In 1960, Herald also compiled twelve of Lightnin’s recordings from 1954, which had been released only as singles over the years, and issued them on an LP titled Lightnin’ and the Blues, though rather than trying to appeal to the folk audience, “J.S.” in the liner notes tried to exploit Lightnin’s mystique by stating that “nothing much is known about Sam Hopkins, and he is not one to venture any information…. The session and two bottles of gin were finished and Lightnin’ just shuffled away counting his money. We have not seen or heard from him since, but every time the phone rings we somehow hope we’ll hear his voice sayin’, ‘Man, I wrote a mess o’ new tunes for you.’”70

The response to Lightnin’ and the Blues among jazz and blues purists was negative. In the Saturday Review, critic (and coauthor of the book Jazzmen) Charles Edward Smith wrote: “No doubt he could do something with the electric guitar; he uses one here sometimes with deftness, though the overall impression is one of blatant sound. This impression is reinforced by added bass and drums and a souped-up juke box sound, leaving little room to hear what Lightnin’ could do, assuming he wanted to.”71

Also in 1960, Bobby Shad decided to issue recordings he made with Lightnin’ during the period from 1951 to 1953 on the Time label, including two of his biggest hits, “Hello Central” and “Coffee Blues.” But Shad decided to take a much more intellectual approach to contextualizing Hopkins’s music and was able to get Nat Hentoff, who was then coeditor of the Jazz Review, to write the liner notes. The LP, taking its title from Sam Charters’s book The Country Blues, is called Lightning Hopkins: Last of the Great Blues Singers. Shad, like the Mesners, was trying to capitalize on the new folk market and wanted to appeal to a young white audience looking to understand the blues.

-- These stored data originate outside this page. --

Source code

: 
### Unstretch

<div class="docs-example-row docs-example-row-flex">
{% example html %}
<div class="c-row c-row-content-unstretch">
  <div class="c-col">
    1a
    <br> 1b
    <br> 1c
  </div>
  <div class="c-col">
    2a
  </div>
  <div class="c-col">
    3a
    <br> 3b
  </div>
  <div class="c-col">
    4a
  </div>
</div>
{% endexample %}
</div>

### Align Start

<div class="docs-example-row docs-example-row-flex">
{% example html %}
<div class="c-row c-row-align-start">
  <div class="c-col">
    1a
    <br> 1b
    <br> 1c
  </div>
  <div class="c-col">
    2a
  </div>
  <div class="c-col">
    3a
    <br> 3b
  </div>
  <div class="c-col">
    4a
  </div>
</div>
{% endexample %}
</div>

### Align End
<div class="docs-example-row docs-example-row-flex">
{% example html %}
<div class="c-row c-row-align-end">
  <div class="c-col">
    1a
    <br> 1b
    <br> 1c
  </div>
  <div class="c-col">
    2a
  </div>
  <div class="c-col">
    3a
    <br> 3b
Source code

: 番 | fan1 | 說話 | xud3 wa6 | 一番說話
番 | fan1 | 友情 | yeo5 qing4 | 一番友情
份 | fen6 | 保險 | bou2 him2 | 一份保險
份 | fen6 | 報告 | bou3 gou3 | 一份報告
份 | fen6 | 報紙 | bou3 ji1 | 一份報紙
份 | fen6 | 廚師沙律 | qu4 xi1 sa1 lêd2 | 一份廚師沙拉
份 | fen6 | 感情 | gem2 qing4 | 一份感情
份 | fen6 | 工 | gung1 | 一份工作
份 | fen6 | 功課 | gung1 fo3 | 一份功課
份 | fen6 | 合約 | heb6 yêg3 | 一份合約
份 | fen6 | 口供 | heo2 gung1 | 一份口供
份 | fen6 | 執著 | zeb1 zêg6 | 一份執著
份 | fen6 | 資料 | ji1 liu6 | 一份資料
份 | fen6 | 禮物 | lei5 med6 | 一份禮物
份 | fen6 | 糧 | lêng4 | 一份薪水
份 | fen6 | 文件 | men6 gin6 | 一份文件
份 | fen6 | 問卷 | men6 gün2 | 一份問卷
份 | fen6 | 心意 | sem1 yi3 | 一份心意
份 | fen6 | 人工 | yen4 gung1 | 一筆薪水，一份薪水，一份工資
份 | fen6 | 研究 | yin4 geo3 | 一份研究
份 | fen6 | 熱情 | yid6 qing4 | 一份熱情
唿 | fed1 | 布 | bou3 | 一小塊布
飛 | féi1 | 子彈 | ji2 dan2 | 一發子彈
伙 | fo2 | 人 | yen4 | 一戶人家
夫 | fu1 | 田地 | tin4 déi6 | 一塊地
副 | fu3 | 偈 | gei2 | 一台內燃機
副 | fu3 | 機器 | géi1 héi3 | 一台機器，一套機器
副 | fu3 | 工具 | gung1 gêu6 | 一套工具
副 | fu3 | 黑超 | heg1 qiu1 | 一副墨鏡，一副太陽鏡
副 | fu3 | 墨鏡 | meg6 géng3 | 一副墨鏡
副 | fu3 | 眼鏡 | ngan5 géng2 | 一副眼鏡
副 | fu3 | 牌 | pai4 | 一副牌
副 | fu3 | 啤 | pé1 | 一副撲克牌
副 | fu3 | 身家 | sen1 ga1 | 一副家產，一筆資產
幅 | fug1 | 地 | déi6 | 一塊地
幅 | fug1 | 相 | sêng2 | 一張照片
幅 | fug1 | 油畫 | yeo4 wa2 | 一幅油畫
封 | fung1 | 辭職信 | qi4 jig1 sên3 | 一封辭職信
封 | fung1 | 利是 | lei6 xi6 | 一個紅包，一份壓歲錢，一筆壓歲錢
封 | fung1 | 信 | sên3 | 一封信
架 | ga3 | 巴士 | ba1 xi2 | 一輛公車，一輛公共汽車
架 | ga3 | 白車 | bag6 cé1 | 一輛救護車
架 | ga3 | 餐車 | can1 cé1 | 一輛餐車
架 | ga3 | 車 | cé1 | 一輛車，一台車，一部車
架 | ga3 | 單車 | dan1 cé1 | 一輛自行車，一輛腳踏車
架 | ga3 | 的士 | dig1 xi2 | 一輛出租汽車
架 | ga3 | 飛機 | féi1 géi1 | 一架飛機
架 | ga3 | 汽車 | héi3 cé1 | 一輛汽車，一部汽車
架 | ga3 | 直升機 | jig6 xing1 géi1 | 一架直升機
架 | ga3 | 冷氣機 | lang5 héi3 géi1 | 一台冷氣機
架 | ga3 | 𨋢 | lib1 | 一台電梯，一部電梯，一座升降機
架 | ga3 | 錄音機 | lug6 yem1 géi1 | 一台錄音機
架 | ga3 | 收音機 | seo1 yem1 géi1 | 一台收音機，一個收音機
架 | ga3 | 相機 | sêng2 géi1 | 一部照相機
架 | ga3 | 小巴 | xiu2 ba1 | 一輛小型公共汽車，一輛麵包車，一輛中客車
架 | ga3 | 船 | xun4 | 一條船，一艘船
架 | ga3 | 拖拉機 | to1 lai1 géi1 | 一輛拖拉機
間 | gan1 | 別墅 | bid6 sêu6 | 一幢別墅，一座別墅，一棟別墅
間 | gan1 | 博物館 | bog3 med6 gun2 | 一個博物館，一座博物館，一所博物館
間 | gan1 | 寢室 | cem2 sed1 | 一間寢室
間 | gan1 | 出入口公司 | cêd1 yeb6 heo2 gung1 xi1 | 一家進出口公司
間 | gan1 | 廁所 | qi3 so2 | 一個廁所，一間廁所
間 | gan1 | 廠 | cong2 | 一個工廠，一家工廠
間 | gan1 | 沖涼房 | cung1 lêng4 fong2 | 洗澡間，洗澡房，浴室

Hentoff quoted heavily from McCormick’s article on Hopkins in the Jazz Review, in which he explained: “The essence of Lightning’s art is a specialized form of autobiography…. A line can have the blunt stab of T. S. Elliot [as McCormick pointed out] … ‘you ever see a one-eyed woman cry.’”72 But to McCormick’s assessment of Hopkins, Hentoff added, “It’s not all tragedy though. Lightning continues the blues tradition using irony as a weapon of survival as well as getting whatever peace of mind is possible under the circumstances…. In addition to the warm but cutting quality of his voice … is the extent to which he talk-sings his music. The result is the impression of completely spontaneous autobiography—a man talking about what he feels so that the natural phrasing of his speech blends easily and flowingly into his singing.”73 Then, in describing Lightnin’ performance style, Hentoff quoted from the Belgian critic Yannick Bruynoghe, who wrote that Hopkins’s guitar playing “is adapted to his speech as intimately as a second voice would be…. When he starts a chorus one can never tell where he’s aiming, how the phrases will be developed, and what sudden and abrupt changes he may introduce and bring to their logical conclusion.”74

The growing interest in Lightnin’s music made him reassess his attitude toward traveling. He liked playing for white audiences because he was getting paid more than he ever could in the Third Ward. Lomax Jr. had set a high standard for what Lightnin’ began to expect. He wanted someone to make his airplane arrangements, carry his guitar and suitcase, get him checked into the hotel, take him to the gig, take him back to the hotel, and make sure he had the beer and booze that he wanted. When he played the white club dates, there were always young, white guitar players, among others, who wanted to follow him around, buy him drinks, and provide for his needs and wishes.